IGF2BP3 is expressed in malignant cells with aggressive or proliferative phenotypes (Do et al. 2008; King et al. 2009; Cornejo et al. 2012; Yamamoto et al. 2014; Zhang and Aguilera 2014; Kulacoglu and Erkilinc 2015; Bellezza et al. 2016; Shooshtarizadeh et al. 2016; Takizawa et al. 2016; Burdelski et al. 2018; Masoud et al. 2019; Okabayashi et al. 2020). LCS shows aggressive or proliferative phenotypes when compared with those of LCH, and the current results seem to be acceptable. IGF2BPs are associated with the expression levels of cyclin D1, cyclin D3, and cyclin G1 (Rivera et al. 2014). However, we observed 2 of 4 LCS cases were cyclin D1-negative by immunohistochemistry (data not shown). IGF2BP3 might promote LCS proliferation via other cyclin(s) or other molecule(s).
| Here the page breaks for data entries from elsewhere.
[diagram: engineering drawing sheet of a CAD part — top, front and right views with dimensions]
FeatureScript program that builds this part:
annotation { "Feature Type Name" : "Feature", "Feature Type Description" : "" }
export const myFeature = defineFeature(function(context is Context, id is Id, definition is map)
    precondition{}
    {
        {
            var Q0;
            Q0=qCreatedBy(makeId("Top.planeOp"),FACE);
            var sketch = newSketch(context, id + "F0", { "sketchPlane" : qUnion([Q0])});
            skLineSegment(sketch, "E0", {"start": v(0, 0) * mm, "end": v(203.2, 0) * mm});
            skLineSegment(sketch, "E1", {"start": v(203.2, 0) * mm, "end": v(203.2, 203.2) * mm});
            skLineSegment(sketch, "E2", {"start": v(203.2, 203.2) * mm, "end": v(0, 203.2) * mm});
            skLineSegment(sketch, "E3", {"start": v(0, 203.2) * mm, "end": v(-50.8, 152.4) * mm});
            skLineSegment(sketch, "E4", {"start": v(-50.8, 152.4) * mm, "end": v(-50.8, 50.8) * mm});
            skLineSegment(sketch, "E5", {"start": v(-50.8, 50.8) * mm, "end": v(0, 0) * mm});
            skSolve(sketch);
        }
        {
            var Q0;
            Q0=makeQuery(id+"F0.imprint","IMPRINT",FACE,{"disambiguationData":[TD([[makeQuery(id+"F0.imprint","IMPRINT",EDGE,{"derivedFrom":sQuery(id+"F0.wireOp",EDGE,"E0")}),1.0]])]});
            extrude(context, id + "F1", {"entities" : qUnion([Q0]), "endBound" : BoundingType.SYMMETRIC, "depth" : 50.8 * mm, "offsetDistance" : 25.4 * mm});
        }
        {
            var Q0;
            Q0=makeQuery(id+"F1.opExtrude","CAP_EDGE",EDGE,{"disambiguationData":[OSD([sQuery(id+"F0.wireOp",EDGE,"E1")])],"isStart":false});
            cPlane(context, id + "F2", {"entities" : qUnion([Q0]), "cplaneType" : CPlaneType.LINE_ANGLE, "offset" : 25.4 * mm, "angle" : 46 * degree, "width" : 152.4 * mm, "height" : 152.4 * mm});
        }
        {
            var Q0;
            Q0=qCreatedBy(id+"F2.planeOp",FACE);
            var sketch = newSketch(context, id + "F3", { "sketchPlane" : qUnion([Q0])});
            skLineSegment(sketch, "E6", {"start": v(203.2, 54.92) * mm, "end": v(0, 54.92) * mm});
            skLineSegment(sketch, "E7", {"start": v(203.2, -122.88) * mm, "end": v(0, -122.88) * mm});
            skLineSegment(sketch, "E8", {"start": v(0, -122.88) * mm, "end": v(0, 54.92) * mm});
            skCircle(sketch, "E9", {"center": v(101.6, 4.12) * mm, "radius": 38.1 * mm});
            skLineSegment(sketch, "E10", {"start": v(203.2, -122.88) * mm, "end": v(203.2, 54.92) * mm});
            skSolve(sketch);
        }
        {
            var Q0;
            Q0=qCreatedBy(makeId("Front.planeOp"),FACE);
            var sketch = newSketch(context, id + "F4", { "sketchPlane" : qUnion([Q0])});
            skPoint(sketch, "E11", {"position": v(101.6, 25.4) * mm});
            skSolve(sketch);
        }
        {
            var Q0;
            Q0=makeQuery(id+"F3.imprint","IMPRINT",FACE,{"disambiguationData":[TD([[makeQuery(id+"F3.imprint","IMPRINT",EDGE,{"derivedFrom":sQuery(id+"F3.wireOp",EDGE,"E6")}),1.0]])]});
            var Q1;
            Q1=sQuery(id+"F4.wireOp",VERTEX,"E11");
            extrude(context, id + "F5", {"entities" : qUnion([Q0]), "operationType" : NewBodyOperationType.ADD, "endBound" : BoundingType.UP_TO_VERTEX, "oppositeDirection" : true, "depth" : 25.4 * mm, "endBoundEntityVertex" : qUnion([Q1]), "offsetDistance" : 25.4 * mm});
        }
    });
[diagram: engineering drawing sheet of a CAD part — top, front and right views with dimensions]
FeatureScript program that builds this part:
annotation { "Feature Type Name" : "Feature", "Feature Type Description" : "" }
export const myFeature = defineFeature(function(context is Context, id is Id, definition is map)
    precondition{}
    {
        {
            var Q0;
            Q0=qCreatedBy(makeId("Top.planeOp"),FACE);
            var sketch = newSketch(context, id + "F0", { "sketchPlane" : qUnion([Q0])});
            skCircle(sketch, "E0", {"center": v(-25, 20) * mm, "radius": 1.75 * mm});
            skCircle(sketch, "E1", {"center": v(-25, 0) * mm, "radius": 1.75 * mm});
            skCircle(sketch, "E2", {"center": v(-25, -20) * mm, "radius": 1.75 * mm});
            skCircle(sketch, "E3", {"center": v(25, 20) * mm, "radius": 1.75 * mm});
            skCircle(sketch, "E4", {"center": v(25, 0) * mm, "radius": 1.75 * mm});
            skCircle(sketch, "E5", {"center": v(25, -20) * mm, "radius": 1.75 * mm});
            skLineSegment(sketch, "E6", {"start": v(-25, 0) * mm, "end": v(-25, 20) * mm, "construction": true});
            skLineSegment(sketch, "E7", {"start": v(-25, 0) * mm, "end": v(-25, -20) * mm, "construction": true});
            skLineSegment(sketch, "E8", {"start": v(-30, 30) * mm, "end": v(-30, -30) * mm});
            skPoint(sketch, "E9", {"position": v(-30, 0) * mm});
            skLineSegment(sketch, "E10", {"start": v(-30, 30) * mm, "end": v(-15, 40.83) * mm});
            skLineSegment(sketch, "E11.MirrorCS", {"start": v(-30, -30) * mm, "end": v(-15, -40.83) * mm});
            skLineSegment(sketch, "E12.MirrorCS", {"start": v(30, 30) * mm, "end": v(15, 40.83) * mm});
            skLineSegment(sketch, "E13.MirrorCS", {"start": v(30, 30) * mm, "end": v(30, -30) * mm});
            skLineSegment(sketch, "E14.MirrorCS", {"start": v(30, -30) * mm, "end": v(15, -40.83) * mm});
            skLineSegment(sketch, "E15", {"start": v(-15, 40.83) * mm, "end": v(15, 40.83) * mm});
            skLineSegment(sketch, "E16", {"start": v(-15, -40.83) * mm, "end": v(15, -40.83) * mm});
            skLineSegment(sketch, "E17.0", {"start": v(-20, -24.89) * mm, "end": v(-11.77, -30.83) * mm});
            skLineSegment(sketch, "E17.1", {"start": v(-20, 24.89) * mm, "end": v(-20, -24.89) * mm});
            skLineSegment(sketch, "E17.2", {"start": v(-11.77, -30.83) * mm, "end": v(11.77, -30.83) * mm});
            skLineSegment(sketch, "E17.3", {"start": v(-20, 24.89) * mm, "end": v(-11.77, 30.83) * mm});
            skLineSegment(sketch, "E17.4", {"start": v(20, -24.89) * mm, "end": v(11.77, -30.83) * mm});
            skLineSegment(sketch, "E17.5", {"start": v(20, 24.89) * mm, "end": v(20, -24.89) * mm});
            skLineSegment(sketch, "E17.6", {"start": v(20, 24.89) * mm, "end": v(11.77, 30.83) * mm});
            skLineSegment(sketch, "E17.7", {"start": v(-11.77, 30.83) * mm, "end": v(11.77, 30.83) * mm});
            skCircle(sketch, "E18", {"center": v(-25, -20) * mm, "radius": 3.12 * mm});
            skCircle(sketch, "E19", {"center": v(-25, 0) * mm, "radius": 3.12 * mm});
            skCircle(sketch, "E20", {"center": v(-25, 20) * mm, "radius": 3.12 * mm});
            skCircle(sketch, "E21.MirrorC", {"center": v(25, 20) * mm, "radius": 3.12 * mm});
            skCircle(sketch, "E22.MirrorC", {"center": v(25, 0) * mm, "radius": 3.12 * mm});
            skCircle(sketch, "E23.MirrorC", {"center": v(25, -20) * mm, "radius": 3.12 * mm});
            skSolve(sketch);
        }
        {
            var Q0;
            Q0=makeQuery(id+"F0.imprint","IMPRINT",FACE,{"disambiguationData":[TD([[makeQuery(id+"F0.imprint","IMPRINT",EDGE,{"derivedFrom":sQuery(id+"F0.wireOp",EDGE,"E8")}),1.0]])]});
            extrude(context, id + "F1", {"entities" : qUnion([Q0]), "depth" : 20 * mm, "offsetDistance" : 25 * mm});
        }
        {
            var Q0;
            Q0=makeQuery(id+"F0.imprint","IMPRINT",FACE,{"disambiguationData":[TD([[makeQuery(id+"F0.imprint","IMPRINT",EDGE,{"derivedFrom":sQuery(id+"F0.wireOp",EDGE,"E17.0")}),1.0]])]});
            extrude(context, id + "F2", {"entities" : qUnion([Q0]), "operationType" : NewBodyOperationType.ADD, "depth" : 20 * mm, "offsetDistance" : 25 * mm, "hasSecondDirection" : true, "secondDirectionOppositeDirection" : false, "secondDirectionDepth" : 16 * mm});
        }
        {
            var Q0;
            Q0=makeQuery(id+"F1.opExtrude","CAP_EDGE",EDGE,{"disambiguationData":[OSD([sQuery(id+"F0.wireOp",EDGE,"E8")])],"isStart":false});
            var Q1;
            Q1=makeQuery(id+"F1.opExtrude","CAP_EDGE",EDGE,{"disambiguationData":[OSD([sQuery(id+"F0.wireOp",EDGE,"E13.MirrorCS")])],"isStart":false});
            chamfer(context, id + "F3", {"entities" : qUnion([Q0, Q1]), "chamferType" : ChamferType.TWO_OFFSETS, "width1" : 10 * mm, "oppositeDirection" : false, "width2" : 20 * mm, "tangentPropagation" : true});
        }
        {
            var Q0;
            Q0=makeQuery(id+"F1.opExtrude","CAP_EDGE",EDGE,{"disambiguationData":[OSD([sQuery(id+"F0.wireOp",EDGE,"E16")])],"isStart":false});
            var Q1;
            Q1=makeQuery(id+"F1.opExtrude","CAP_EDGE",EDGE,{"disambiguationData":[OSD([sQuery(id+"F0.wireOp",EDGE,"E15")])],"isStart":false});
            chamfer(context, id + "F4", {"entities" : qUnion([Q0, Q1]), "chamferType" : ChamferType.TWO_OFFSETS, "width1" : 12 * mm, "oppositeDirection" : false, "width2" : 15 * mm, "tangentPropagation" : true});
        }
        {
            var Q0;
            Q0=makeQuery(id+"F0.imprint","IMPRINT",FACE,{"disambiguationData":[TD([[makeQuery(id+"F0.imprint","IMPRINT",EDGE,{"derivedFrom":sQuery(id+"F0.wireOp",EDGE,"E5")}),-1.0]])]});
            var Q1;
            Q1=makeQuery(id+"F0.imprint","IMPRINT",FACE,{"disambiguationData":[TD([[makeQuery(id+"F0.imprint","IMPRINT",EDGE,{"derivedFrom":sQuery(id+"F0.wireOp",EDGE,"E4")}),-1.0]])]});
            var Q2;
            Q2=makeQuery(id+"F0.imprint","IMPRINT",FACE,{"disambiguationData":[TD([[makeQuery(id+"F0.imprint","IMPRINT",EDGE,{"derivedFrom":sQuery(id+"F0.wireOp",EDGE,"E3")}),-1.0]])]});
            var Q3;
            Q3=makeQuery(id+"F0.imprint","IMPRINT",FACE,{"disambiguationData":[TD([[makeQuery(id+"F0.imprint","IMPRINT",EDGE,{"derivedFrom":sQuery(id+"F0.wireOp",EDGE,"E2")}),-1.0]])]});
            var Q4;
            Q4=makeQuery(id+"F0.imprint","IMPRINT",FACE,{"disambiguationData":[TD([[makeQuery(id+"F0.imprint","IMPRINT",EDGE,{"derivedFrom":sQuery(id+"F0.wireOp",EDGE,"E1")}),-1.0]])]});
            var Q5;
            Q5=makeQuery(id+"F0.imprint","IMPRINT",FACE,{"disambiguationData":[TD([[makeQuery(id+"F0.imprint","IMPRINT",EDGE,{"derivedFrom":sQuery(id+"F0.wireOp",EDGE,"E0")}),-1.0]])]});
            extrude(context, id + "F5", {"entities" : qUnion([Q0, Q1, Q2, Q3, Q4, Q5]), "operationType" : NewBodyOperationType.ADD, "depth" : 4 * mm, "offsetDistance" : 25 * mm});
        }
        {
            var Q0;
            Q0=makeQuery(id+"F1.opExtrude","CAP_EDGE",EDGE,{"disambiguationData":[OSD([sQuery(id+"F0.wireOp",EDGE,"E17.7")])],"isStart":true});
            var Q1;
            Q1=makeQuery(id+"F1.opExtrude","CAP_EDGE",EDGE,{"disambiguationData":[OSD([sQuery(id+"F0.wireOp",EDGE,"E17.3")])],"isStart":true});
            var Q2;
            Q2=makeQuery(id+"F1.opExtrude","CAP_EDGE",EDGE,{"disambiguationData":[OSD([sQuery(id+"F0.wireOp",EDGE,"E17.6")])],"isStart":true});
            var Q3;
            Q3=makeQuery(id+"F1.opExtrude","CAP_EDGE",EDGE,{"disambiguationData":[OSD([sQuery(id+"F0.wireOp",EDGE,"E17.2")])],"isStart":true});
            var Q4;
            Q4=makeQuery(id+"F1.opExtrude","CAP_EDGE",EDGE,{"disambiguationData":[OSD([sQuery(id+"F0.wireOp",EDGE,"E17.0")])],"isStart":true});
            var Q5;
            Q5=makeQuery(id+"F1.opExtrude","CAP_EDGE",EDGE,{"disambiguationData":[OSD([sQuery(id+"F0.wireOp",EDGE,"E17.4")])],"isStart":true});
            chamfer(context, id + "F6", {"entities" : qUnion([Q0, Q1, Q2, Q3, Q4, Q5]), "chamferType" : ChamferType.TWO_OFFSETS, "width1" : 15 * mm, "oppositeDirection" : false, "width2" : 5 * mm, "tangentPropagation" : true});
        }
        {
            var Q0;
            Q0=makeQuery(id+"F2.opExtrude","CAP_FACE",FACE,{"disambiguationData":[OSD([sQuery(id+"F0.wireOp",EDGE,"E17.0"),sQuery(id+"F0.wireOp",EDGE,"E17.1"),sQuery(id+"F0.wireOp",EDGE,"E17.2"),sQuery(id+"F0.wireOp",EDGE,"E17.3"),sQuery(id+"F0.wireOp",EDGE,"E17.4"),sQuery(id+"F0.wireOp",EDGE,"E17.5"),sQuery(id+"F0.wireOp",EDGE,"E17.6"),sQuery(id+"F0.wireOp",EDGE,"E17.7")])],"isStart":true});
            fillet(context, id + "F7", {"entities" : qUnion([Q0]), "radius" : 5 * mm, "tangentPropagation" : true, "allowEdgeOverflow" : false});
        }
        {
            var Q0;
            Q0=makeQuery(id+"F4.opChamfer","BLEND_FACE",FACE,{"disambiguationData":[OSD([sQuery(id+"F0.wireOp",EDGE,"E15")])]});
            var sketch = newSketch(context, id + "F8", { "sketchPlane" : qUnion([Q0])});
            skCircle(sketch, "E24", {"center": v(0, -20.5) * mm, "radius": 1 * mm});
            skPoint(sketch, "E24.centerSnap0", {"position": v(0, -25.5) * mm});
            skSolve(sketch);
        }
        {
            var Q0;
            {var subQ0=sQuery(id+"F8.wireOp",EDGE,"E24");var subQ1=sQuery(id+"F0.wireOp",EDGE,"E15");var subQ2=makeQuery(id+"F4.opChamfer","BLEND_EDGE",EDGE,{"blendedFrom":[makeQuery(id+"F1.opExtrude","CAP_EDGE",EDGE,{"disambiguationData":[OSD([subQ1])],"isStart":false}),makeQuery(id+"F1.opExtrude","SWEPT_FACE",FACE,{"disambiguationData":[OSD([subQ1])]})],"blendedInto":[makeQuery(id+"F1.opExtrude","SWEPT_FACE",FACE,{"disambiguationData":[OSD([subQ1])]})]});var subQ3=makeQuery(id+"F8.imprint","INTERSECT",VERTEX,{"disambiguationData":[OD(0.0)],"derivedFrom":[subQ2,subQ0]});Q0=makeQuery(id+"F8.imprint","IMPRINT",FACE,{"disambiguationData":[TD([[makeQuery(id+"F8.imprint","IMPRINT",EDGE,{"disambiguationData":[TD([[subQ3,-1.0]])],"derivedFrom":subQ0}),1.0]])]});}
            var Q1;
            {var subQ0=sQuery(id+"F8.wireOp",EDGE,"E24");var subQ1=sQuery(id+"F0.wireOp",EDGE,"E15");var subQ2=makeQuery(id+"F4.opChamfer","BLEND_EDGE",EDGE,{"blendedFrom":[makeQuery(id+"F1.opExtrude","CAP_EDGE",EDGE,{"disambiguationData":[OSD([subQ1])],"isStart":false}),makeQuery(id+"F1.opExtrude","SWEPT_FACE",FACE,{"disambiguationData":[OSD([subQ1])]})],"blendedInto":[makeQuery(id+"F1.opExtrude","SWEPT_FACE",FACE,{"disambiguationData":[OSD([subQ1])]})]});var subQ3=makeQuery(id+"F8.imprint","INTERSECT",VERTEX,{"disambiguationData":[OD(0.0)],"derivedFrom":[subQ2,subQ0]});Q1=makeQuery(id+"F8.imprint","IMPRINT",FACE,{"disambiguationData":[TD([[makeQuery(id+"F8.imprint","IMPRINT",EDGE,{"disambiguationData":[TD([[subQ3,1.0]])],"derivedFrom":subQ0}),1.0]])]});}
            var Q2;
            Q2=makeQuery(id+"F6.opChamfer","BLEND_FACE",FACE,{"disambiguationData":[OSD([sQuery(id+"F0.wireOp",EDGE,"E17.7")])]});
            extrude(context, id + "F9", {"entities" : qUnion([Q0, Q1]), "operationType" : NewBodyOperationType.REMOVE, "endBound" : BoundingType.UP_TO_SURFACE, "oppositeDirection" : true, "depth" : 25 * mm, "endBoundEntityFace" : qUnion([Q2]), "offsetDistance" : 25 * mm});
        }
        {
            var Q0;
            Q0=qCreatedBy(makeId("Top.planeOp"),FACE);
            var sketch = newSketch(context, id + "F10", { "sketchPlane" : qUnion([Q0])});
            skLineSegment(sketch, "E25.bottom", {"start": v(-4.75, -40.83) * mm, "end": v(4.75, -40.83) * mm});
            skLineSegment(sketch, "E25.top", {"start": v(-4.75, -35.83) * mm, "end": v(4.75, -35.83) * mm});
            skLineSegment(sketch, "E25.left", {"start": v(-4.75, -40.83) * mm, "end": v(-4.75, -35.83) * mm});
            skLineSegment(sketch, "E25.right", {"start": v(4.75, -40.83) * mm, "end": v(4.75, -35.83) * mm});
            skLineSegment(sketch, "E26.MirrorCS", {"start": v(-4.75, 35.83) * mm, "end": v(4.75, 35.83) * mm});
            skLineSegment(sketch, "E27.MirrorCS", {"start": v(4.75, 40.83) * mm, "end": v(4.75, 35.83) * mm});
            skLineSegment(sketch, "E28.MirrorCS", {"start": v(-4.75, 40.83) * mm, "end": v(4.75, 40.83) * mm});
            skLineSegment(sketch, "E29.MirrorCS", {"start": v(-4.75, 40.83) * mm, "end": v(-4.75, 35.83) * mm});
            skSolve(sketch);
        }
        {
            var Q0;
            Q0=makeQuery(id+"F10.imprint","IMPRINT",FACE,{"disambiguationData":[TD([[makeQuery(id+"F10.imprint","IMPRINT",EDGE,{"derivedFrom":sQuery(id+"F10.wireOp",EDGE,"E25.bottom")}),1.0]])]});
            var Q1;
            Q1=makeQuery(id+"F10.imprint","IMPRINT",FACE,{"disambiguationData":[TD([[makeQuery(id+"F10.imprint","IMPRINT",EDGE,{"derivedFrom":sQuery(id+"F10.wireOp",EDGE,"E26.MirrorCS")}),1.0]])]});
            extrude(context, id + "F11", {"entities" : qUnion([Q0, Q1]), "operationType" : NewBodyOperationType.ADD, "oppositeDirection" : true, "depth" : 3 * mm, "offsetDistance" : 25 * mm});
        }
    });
We found that some patients with childhood LCH expressed IGF2BP3, in contrast to IGF2BP3 negativity in adult patients with LCH. This is understandable because some benign lesions have shown IGF2BP3 staining (Kulacoglu and Erkilinc 2015; Okabayashi et al. 2020). We also observed that non-neoplastic Langerhans cells in the skin samples from pediatric patients had mostly positive results for IGF2BP3, and those obtained from adult skin samples had negative results (data not shown). This might be explained by the origin of Langerhans cells. Langerhans cells in the skin of children originate from the yolk sac, whereas those in adult skin originate from aorta-gonad-mesonephros and/or bone marrow (Collin and Milne 2016). Neoplastic and non-neoplastic Langerhans cells that originate from the yolk sac may be IGF2BP3-positive.
Taken together, IGF2BP3 expression would be a useful marker for distinguishing LCS from LCH in adult patients, though accumulation of more LCS cases evaluated should be necessary to conclude this utility.
The authors declare no conflict of interest.